THE PROBLEM =
Your task is to transcribe the entries exactly.

INPUT FOR THIS TASK: Begin

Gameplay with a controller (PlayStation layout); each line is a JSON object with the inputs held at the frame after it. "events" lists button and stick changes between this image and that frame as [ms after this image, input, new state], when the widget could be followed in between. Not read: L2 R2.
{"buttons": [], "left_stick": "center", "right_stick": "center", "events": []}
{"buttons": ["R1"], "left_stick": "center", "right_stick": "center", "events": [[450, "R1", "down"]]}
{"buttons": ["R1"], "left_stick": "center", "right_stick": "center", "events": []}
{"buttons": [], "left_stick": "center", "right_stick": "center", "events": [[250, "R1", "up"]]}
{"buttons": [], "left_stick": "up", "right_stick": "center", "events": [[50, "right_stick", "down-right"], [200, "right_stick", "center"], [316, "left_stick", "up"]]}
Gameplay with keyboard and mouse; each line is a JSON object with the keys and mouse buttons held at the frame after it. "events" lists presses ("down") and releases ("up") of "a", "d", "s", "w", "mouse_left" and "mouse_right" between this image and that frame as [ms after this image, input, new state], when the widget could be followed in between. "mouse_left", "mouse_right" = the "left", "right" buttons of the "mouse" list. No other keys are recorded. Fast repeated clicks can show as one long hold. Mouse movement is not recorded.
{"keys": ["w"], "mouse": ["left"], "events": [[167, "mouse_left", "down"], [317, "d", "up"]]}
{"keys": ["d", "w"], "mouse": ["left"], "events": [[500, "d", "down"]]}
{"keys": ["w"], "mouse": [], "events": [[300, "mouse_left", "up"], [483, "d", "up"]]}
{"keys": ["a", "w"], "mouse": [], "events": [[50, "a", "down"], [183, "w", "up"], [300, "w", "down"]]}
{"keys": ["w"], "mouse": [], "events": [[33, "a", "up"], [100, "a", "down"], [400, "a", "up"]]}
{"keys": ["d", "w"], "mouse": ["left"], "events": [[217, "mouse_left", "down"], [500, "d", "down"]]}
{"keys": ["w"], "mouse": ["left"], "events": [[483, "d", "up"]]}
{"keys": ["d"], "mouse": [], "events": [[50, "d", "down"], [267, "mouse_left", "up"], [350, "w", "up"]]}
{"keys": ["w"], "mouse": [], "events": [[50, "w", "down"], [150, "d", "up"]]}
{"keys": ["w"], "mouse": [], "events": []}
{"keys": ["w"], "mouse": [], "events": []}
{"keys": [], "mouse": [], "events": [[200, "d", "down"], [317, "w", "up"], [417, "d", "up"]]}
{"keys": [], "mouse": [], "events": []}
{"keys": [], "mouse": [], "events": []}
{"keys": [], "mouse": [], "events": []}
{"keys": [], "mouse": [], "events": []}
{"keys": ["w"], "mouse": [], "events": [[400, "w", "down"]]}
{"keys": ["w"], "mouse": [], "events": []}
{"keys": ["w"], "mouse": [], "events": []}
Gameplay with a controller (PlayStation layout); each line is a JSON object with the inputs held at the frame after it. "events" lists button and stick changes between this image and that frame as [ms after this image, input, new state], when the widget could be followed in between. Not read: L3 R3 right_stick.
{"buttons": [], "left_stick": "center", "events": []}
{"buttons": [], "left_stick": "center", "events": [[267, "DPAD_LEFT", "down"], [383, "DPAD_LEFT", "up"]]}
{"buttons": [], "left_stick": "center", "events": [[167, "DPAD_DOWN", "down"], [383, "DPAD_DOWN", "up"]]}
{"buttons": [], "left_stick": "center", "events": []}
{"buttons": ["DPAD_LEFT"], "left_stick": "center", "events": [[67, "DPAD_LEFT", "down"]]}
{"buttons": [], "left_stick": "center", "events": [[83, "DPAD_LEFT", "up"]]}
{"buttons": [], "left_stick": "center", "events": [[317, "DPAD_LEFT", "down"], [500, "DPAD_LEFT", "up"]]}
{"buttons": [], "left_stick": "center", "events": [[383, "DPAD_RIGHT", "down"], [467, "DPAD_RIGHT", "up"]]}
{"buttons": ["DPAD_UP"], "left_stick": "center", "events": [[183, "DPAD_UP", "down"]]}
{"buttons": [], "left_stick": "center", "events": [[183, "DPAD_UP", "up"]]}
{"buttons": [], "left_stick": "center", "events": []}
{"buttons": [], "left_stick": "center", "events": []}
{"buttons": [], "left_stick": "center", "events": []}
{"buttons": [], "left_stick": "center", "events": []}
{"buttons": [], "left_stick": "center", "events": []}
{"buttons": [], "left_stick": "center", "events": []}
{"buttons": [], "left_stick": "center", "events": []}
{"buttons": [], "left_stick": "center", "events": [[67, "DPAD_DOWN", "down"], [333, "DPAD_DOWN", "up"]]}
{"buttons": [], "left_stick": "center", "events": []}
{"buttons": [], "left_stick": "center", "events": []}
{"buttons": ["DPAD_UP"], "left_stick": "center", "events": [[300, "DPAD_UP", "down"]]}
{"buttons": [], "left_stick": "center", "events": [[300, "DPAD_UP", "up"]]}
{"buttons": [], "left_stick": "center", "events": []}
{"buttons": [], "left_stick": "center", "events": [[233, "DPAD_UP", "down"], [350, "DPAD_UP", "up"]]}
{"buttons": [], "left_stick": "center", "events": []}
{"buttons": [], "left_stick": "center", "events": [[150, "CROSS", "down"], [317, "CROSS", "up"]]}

INPUT FOR THIS TASK: End

RESPONSE TO THIS EXERCISE =
Gameplay with a controller (PlayStation layout); each line is a JSON object with the inputs held at the frame after it. "events" lists button and stick changes between this image and that frame as [ms after this image, input, new state], when the widget could be followed in between. Not read: L2 R2.
{"buttons": [], "left_stick": "center", "right_stick": "center", "events": []}
{"buttons": ["R1"], "left_stick": "center", "right_stick": "center", "events": [[450, "R1", "down"]]}
{"buttons": ["R1"], "left_stick": "center", "right_stick": "center", "events": []}
{"buttons": [], "left_stick": "center", "right_stick": "center", "events": [[250, "R1", "up"]]}
{"buttons": [], "left_stick": "up", "right_stick": "center", "events": [[50, "right_stick", "down-right"], [200, "right_stick", "center"], [316, "left_stick", "up"]]}
Gameplay with keyboard and mouse; each line is a JSON object with the keys and mouse buttons held at the frame after it. "events" lists presses ("down") and releases ("up") of "a", "d", "s", "w", "mouse_left" and "mouse_right" between this image and that frame as [ms after this image, input, new state], when the widget could be followed in between. "mouse_left", "mouse_right" = the "left", "right" buttons of the "mouse" list. No other keys are recorded. Fast repeated clicks can show as one long hold. Mouse movement is not recorded.
{"keys": ["w"], "mouse": ["left"], "events": [[167, "mouse_left", "down"], [317, "d", "up"]]}
{"keys": ["d", "w"], "mouse": ["left"], "events": [[500, "d", "down"]]}
{"keys": ["w"], "mouse": [], "events": [[300, "mouse_left", "up"], [483, "d", "up"]]}
{"keys": ["a", "w"], "mouse": [], "events": [[50, "a", "down"], [183, "w", "up"], [300, "w", "down"]]}
{"keys": ["w"], "mouse": [], "events": [[33, "a", "up"], [100, "a", "down"], [400, "a", "up"]]}
{"keys": ["d", "w"], "mouse": ["left"], "events": [[217, "mouse_left", "down"], [500, "d", "down"]]}
{"keys": ["w"], "mouse": ["left"], "events": [[483, "d", "up"]]}
{"keys": ["d"], "mouse": [], "events": [[50, "d", "down"], [267, "mouse_left", "up"], [350, "w", "up"]]}
{"keys": ["w"], "mouse": [], "events": [[50, "w", "down"], [150, "d", "up"]]}
{"keys": ["w"], "mouse": [], "events": []}
{"keys": ["w"], "mouse": [], "events": []}
{"keys": [], "mouse": [], "events": [[200, "d", "down"], [317, "w", "up"], [417, "d", "up"]]}
{"keys": [], "mouse": [], "events": []}
{"keys": [], "mouse": [], "events": []}
{"keys": [], "mouse": [], "events": []}
{"keys": [], "mouse": [], "events": []}
{"keys": ["w"], "mouse": [], "events": [[400, "w", "down"]]}
{"keys": ["w"], "mouse": [], "events": []}
{"keys": ["w"], "mouse": [], "events": []}
Gameplay with a controller (PlayStation layout); each line is a JSON object with the inputs held at the frame after it. "events" lists button and stick changes between this image and that frame as [ms after this image, input, new state], when the widget could be followed in between. Not read: L3 R3 right_stick.
{"buttons": [], "left_stick": "center", "events": []}
{"buttons": [], "left_stick": "center", "events": [[267, "DPAD_LEFT", "down"], [383, "DPAD_LEFT", "up"]]}
{"buttons": [], "left_stick": "center", "events": [[167, "DPAD_DOWN", "down"], [383, "DPAD_DOWN", "up"]]}
{"buttons": [], "left_stick": "center", "events": []}
{"buttons": ["DPAD_LEFT"], "left_stick": "center", "events": [[67, "DPAD_LEFT", "down"]]}
{"buttons": [], "left_stick": "center", "events": [[83, "DPAD_LEFT", "up"]]}
{"buttons": [], "left_stick": "center", "events": [[317, "DPAD_LEFT", "down"], [500, "DPAD_LEFT", "up"]]}
{"buttons": [], "left_stick": "center", "events": [[383, "DPAD_RIGHT", "down"], [467, "DPAD_RIGHT", "up"]]}
{"buttons": ["DPAD_UP"], "left_stick": "center", "events": [[183, "DPAD_UP", "down"]]}
{"buttons": [], "left_stick": "center", "events": [[183, "DPAD_UP", "up"]]}
{"buttons": [], "left_stick": "center", "events": []}
{"buttons": [], "left_stick": "center", "events": []}
{"buttons": [], "left_stick": "center", "events": []}
{"buttons": [], "left_stick": "center", "events": []}
{"buttons": [], "left_stick": "center", "events": []}
{"buttons": [], "left_stick": "center", "events": []}
{"buttons": [], "left_stick": "center", "events": []}
{"buttons": [], "left_stick": "center", "events": [[67, "DPAD_DOWN", "down"], [333, "DPAD_DOWN", "up"]]}
{"buttons": [], "left_stick": "center", "events": []}
{"buttons": [], "left_stick": "center", "events": []}
{"buttons": ["DPAD_UP"], "left_stick": "center", "events": [[300, "DPAD_UP", "down"]]}
{"buttons": [], "left_stick": "center", "events": [[300, "DPAD_UP", "up"]]}
{"buttons": [], "left_stick": "center", "events": []}
{"buttons": [], "left_stick": "center", "events": [[233, "DPAD_UP", "down"], [350, "DPAD_UP", "up"]]}
{"buttons": [], "left_stick": "center", "events": []}
{"buttons": [], "left_stick": "center", "events": [[150, "CROSS", "down"], [317, "CROSS", "up"]]}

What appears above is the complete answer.